Были зрители, которые поддались наркозу первой мажорной части, они меня упрекали за черно-белый конец: “Зачем ты его приклеил?” Среди этих зрителей, как ни странно, оказался Сергей Аполлинариевич Герасимов.

Другие, напротив, бранили первую часть, говорили: “Зачем тебе эти розовые сопли? Это все дурной тон, подражание Лелюшу, кривляние под Запад. Вот во второй части мы узнаем тебя, твой реализм. Это правда. Это кино”.

Бернардо Бертоллуччи, которому я показывал картину в Италии, вообще в ней ничего не понял. Он сказал: “Как же так? Мы, левые художники, боремся у себя в Италии со всем этим американским стандартом — мотоциклами, длинноволосыми прическами, гитарами, со всей этой буржуазной пошлостью, а ты возвел ее в ранг идеала. Фильм ужасен!” Как ни парадоксально, в этом плаче его критика мало отличалась от гневных писем жильцов из какого-то жэка, бранивших меня за проповедь распущенности нравов и за то, что Трубач трубит по ночам, мешая отдыхать трудящимся.

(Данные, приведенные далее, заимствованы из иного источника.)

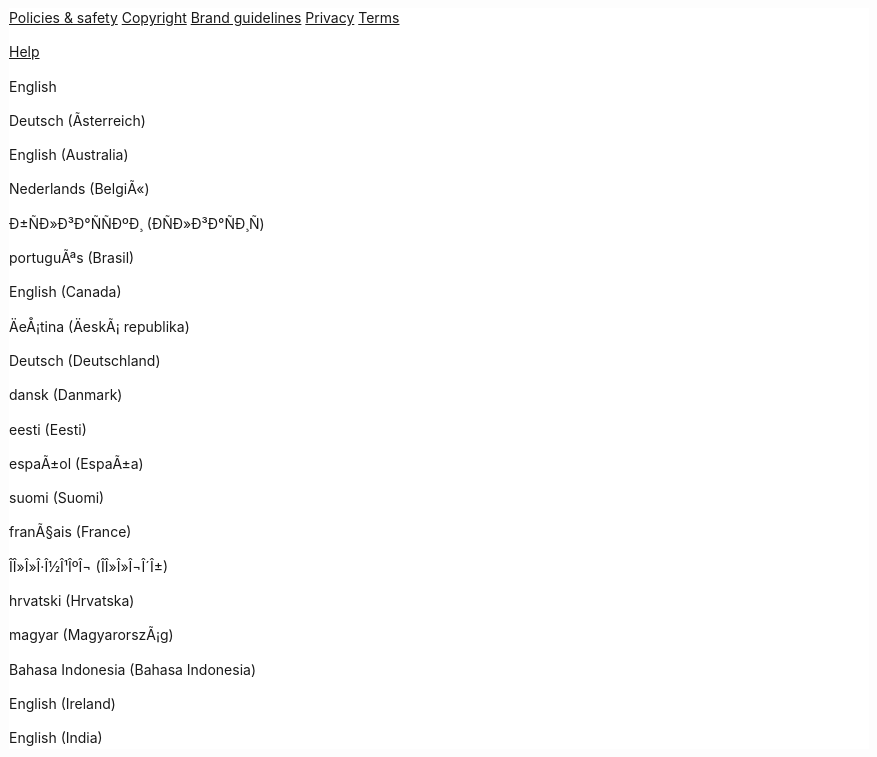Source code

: [Policies & safety](https://www.youtube.com/intl/ALL_uk/about/policies/) 
[Copyright](https://www.youtube.com/intl/ALL_uk/about/copyright/) 
[Brand guidelines](https://www.youtube.com/intl/ALL_uk/about/brand-resources/) 
[Privacy](https://www.google.com/policies/privacy/) 
[Terms](https://www.youtube.com/t/terms) 




[Help](https://support.google.com/youtube/#topic=9257498) 




 English


 Deutsch (Ãsterreich)


 English (Australia)


 Nederlands (BelgiÃ«)


 Ð±ÑÐ»Ð³Ð°ÑÑÐºÐ¸ (ÐÑÐ»Ð³Ð°ÑÐ¸Ñ)


 portuguÃªs (Brasil)


 English (Canada)


 ÄeÅ¡tina (ÄeskÃ¡ republika)


 Deutsch (Deutschland)


 dansk (Danmark)


 eesti (Eesti)


 espaÃ±ol (EspaÃ±a)


 suomi (Suomi)


 franÃ§ais (France)


 ÎÎ»Î»Î·Î½Î¹ÎºÎ¬ (ÎÎ»Î»Î¬Î´Î±)


 hrvatski (Hrvatska)


 magyar (MagyarorszÃ¡g)


 Bahasa Indonesia (Bahasa Indonesia)


 English (Ireland)


 English (India)
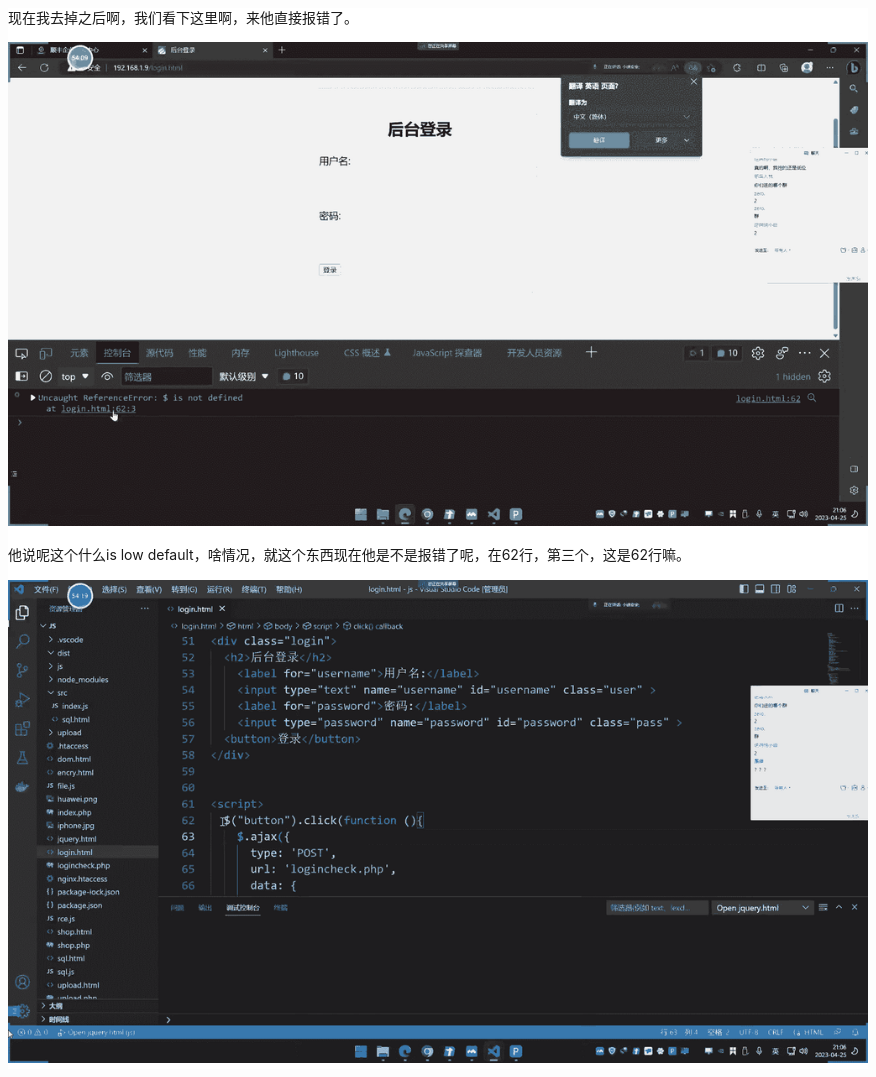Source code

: 现在我去掉之后啊，我们看下这里啊，来他直接报错了。

![](img/e90e96ef59b334500d0ec0f65bc6619c_168.png)

他说呢这个什么is low default，啥情况，就这个东西现在他是不是报错了呢，在62行，第三个，这是62行嘛。



![](img/e90e96ef59b334500d0ec0f65bc6619c_170.png)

Я не склонен упрекать кого-либо из зрителей за непонимание того или иного в картине. Зритель, как говорится, всегда прав, на то он и зритель. Я сам был должен думать о том, как предупредить непонимание, подумать о языке фильма, о каких-то излишних поверхностных раздражителях, от которых можно было бы картину избавить, не проиграв в смысле и сути.

Я не склонен упрекать своих зрителей и в предвзятости — это критики порой приходят смотреть фильмы с уже готовым отношением к ним. Обычный же зритель, как правило, не знает, что ему сейчас покажут, как он к этому отнесется, будет ли он свистеть или аплодировать. Но есть вещи, вызывающие у него идиосинкразию. Причем очень часто это идиосинкразия к форме, а не к сути. Из-за частого употребления формы выветрилась суть.